++++ Task inputs ++++

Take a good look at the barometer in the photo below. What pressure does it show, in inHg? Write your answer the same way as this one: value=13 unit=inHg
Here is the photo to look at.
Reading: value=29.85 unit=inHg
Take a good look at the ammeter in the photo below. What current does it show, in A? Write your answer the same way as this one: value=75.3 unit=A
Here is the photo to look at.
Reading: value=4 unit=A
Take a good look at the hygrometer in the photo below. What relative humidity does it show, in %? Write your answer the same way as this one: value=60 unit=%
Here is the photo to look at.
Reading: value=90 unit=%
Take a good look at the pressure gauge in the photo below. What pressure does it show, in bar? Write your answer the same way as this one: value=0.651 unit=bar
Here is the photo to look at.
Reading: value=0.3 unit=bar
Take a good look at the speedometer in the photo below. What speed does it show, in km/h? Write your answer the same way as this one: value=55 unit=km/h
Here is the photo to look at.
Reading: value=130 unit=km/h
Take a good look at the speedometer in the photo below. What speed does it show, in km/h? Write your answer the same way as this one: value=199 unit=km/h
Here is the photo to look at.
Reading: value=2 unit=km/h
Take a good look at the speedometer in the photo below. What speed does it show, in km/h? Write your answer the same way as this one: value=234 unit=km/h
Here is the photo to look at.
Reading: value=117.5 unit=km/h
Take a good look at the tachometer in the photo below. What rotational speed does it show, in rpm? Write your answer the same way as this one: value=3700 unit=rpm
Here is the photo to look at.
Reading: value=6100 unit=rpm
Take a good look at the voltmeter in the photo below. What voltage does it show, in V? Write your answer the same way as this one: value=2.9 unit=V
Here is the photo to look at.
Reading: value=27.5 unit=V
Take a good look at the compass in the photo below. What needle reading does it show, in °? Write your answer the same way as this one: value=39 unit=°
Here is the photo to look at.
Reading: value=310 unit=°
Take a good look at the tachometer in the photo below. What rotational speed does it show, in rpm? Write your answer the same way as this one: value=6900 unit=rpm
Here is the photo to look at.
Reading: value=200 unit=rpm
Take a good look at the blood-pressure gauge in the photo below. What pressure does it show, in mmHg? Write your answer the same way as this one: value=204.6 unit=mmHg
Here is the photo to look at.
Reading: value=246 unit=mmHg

++++

Work request
Locate each line in the records above that contains the string "inHg" and copy those lines in full.

Response
Take a good look at the barometer in the photo below. What pressure does it show, in inHg? Write your answer the same way as this one: value=13 unit=inHg
Reading: value=29.85 unit=inHg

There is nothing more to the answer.